Retry and idempotency pitfalls:

  • Setting the idempotency key before processing succeeds. If you mark the delivery as processed and then the processing fails, the retry will skip it. Set the key inside a transaction after confirming success, or use the delete-on-failure pattern shown in the code example above.
  • No TTL on idempotency keys. Without a TTL, your processed delivery set grows forever. Set a TTL longer than JsonHook's retry window (2 hours) but not so long it consumes excessive memory — 7 days is a good default.
  • Returning 500 after successful processing. If you process the email successfully but return a non-2xx code (e.g., a crash after processing), JsonHook will retry. Your idempotency key will prevent double-processing on the retry, but it is still a wasted retry. Return 200 immediately after confirming success.
  • Not differentiating between retriable and non-retriable errors. Return 500 for retriable errors (temporary DB unavailability, downstream API timeout) so JsonHook retries. Return 200 for non-retriable situations (unrecognized email format, validation failure) to acknowledge receipt without triggering retries.
  • Using the message ID instead of the delivery ID for idempotency. The same email message (same Message-ID) can be delivered through different channels. Use deliveryId (unique per JsonHook delivery attempt) not email.messageId (unique per email message).
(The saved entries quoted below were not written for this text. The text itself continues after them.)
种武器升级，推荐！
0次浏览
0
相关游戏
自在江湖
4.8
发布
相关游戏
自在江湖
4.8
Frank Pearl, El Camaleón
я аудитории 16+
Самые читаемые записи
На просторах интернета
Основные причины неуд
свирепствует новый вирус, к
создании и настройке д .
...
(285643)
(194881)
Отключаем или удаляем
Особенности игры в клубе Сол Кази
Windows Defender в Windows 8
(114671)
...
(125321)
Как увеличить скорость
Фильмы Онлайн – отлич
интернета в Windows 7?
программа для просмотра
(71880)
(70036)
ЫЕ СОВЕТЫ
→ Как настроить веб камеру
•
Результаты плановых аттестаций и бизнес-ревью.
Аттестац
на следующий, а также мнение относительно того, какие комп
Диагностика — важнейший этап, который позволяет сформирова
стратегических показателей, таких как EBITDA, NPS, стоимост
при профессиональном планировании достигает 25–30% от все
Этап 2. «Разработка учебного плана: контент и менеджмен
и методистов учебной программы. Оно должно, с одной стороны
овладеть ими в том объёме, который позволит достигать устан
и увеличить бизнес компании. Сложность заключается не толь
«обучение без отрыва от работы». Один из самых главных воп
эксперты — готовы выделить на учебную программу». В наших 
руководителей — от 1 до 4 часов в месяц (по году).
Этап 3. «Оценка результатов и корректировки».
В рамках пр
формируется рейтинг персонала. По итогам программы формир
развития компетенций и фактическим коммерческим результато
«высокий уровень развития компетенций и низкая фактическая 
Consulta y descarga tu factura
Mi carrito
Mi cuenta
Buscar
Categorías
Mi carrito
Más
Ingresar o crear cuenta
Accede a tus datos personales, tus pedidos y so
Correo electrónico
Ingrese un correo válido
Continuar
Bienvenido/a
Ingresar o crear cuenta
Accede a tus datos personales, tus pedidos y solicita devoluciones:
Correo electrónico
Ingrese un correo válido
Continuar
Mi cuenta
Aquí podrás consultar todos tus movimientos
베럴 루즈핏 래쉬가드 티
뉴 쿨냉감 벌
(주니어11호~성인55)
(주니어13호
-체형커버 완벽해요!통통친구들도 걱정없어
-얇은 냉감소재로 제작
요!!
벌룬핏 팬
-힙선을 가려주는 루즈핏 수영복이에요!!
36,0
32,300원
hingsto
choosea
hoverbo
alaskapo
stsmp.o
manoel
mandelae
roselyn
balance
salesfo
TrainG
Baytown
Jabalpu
Frequently Asked Questions

How long does JsonHook retry failed deliveries?

JsonHook retries up to 5 times over approximately 2 hours and 36 minutes total. The retry schedule is: immediate, +1 min, +5 min, +30 min, +2 hours. After all retries are exhausted, the delivery is marked permanently failed and is available for manual replay via the dashboard or API.

What triggers a retry?

Any of the following triggers a retry: a non-2xx HTTP response code (3xx, 4xx, 5xx), a connection timeout (your server did not respond within 10 seconds), or a connection refused error. A 200 response — even with an error in the body — is treated as a successful delivery and is not retried.

Can I disable retries for a specific address?

Yes. When creating or updating a JsonHook address, set "retryEnabled": false to disable automatic retries. Deliveries that fail will immediately go to the failed state in the log without retrying. This is useful for idempotency-critical pipelines where you prefer a clear failure over an automatic retry.

Is Redis required for idempotency, or can I use a database?

Any durable storage works for idempotency key tracking: Redis, PostgreSQL, MySQL, SQLite, DynamoDB, etc. Redis is preferred for its atomic SET NX operation and built-in TTL, which simplify the implementation. With a relational database, use an INSERT with a unique constraint on the delivery ID and handle the unique constraint violation as the duplicate detection signal.